Much of the advice surrounding Dispose and Finalize was written by people who expected Finalize to be workable as a primary resource cleanup mechanism. Experience has shown such expectation to have been overly optimistic. Public-facing objects which acquire any sort of resources and hold them between method calls should implement IDisposable and should not override Finalize. If an object holds any resources which would not otherwise get cleaned up if it was abandoned, it should encapsulate each such resource in a privately-held object which should then use Finalize to clean up that resource if required.

Note that a class should generally not use Finalize to clean up resources held by other objects. If Finalize runs on an object that holds a reference to the other object, one of several conditions will usually apply:

  • No other reference exists to the other object, and it has already run Finalize, so this object doesn't need to do anything to clean it up.

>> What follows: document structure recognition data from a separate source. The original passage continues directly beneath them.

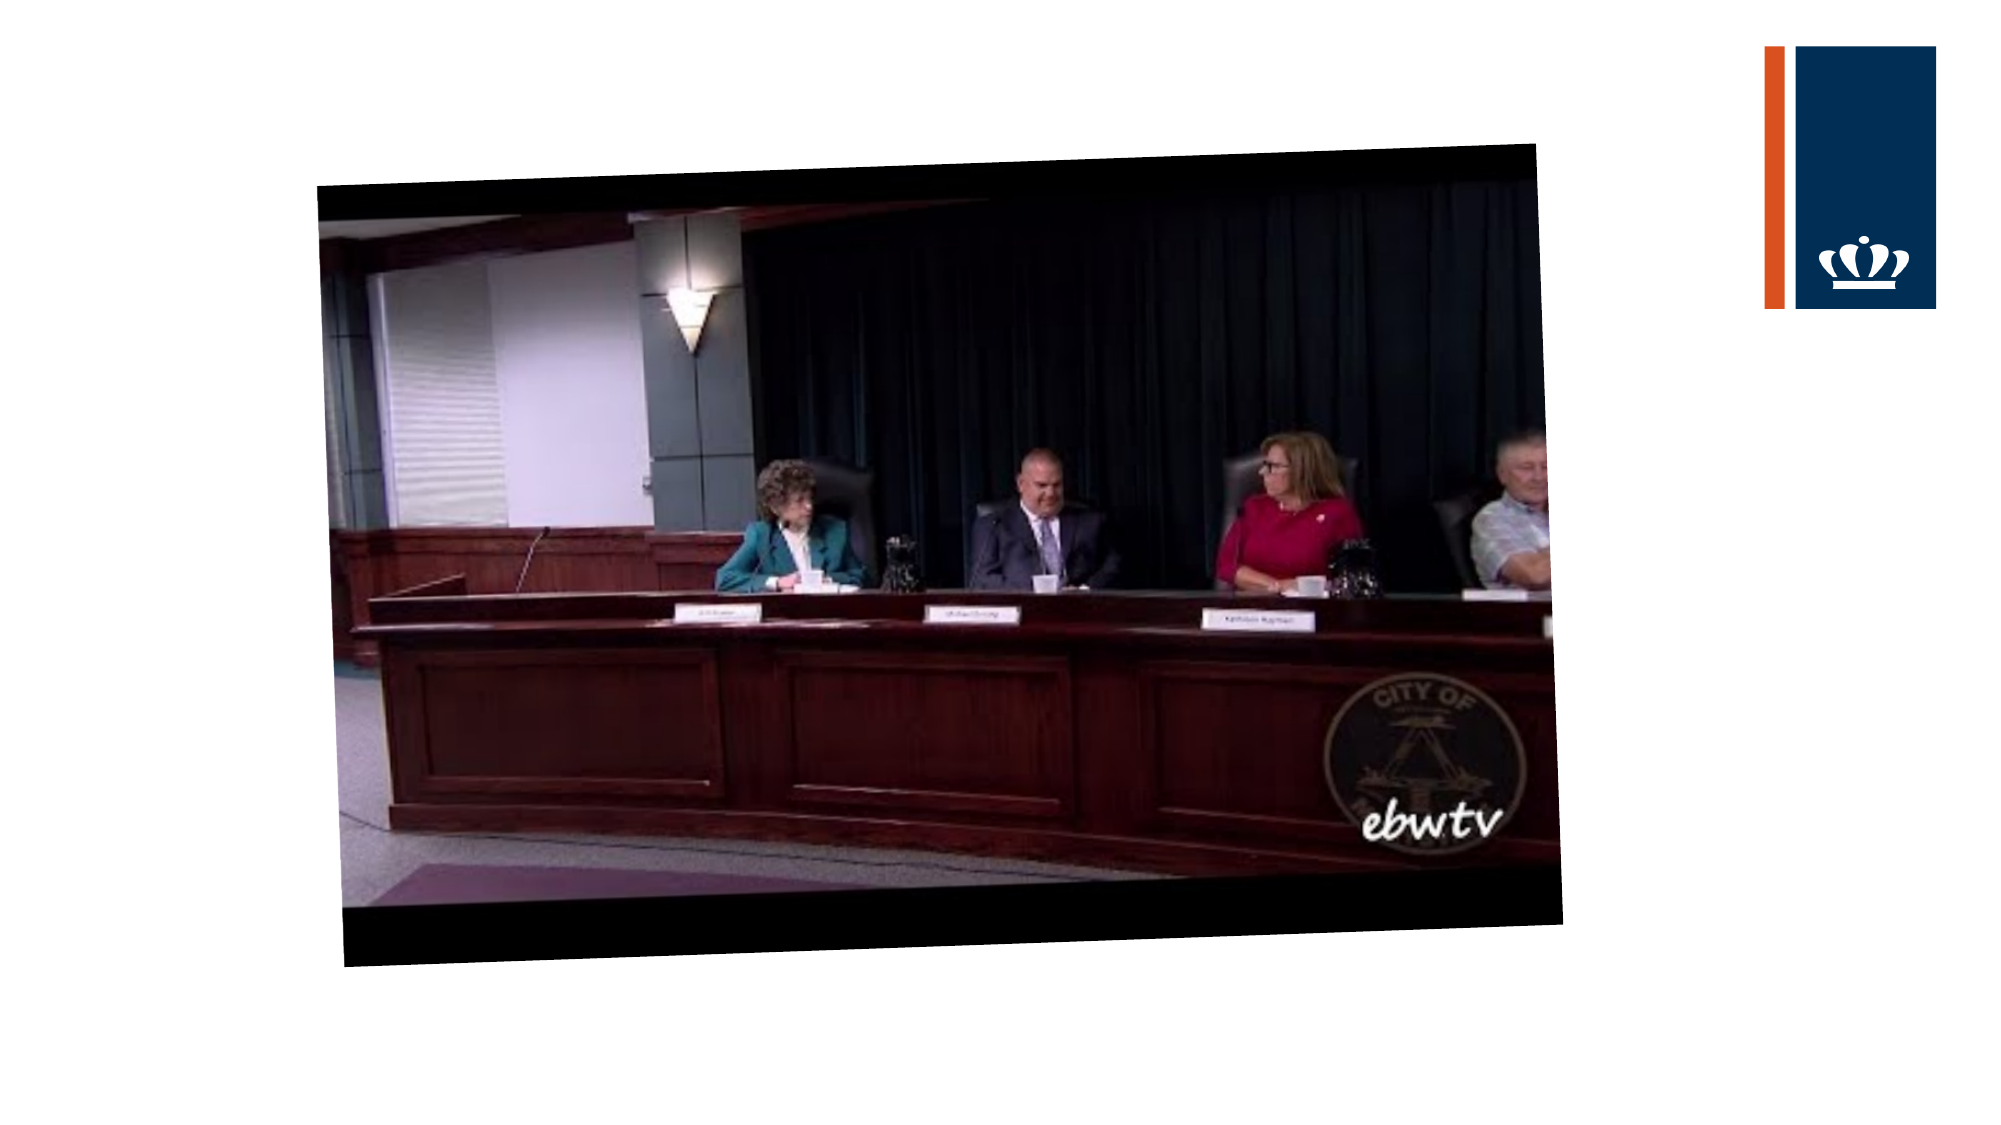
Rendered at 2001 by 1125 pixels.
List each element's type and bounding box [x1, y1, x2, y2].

picture [1819, 236, 1909, 289]
picture [318, 185, 325, 385]
picture [1555, 689, 1563, 925]
picture [329, 143, 1551, 947]
picture [345, 956, 662, 968]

  • No other reference exists to the other object, and it hasn't yet run Finalize but is scheduled to do so, so this object doesn't need to do anything to clean it up.

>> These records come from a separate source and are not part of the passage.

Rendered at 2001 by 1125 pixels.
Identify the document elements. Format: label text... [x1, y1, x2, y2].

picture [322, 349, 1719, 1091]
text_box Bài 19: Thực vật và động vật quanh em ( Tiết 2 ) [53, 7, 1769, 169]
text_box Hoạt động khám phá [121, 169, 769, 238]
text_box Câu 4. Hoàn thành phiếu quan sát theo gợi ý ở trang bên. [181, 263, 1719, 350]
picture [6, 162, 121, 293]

  • Something else is still using the other object, so this object shouldn't try to clean it up.
  • The other object's clean-up method cannot be safely run from within the context of a finalizer thread, so this object shouldn't try to clean it up.
  • This object only became eligible to run Finalize because all necessary cleanup has already been accomplished, so this object doesn't need to do anything to clean things up.

Only define a Finalize method in those cases where one can understand why none of the above conditions apply. Although such cases exist, they are rare, and it's better not to have a Finalize method than to have an inappropriate one.